JOB
Quote the rows word for word, starting with the line that contains "oje stimulišu proizvodnju" and going on through the line that contains "zavisi od stepena".

SOURCE MATERIAL
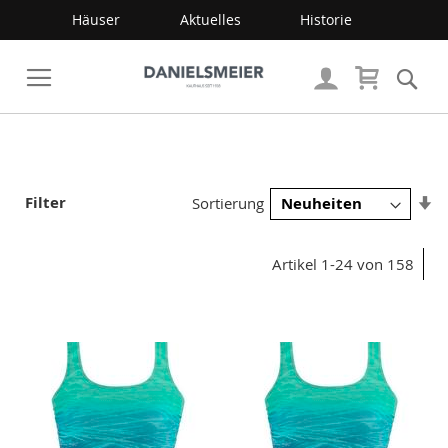
Häuser
Aktuelles
Historie
Mein Wa
Su
Veränderung
In
Filter
Sortierung
a
R
Artikel
1
-
24
von
158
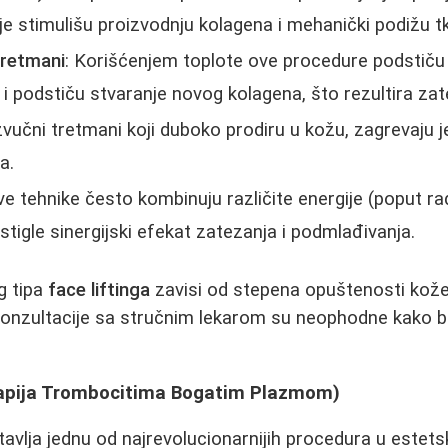
oje stimulišu proizvodnju kolagena i mehanički podižu tk
tretmani
: Korišćenjem toplote ove procedure podstiču 
 i podstiču stvaranje novog kolagena, što rezultira z
zvučni tretmani koji duboko prodiru u kožu, zagrevaju je
a.
e tehnike često kombinuju različite energije (poput rad
stigle sinergijski efekat zatezanja i podmlađivanja.
g tipa
face liftinga
zavisi od stepena opuštenosti kože,
 Konzultacije sa stručnim lekarom su neophodne kako bi
apija Trombocitima Bogatim Plazmom)
avlja jednu od najrevolucionarnijih procedura u estets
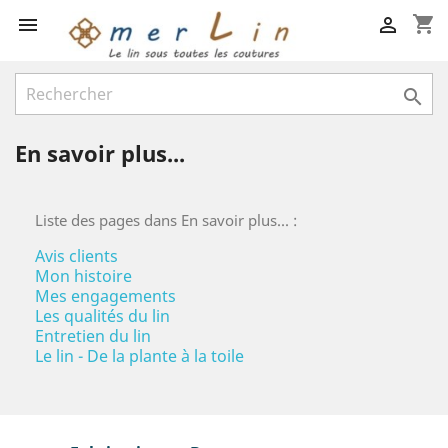
shopping_cart



En savoir plus...
Liste des pages dans En savoir plus... :
Avis clients
Mon histoire
Mes engagements
Les qualités du lin
Entretien du lin
Le lin - De la plante à la toile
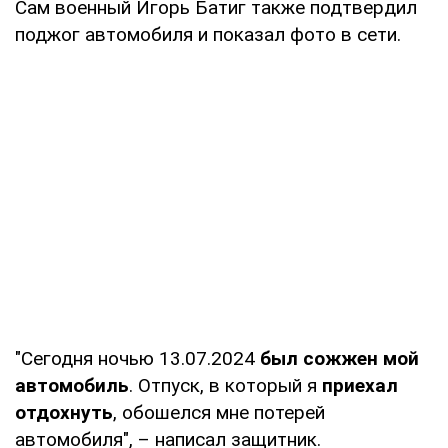
Сам военный Игорь Батиг также подтвердил
поджог автомобиля и показал фото в сети.
"Сегодня ночью 13.07.2024
был сожжен мой
автомобиль
. Отпуск, в который я
приехал
отдохнуть
, обошелся мне потерей
автомобиля", – написал защитник.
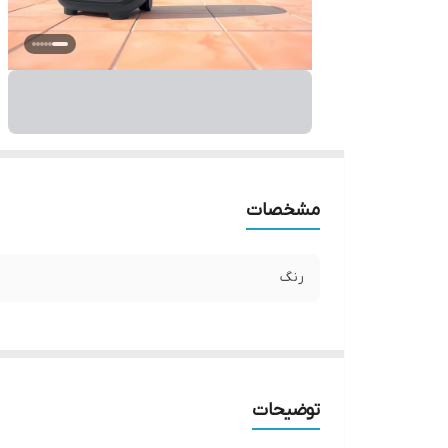
مشخصات
رنگ
توضیحات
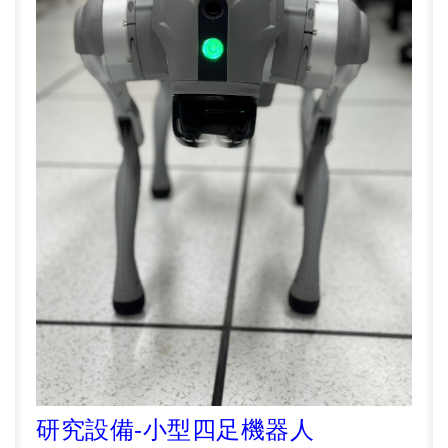
研究設備
-小型
四足機器人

SOLUTION FOR THIS TASK
oje stimulišu proizvodnju kolagena i mehanički podižu tk
tretmani
: Korišćenjem toplote ove procedure podstiču 
 i podstiču stvaranje novog kolagena, što rezultira z
zvučni tretmani koji duboko prodiru u kožu, zagrevaju je
a.
e tehnike često kombinuju različite energije (poput rad
stigle sinergijski efekat zatezanja i podmlađivanja.
g tipa
face liftinga
zavisi od stepena opuštenosti kože,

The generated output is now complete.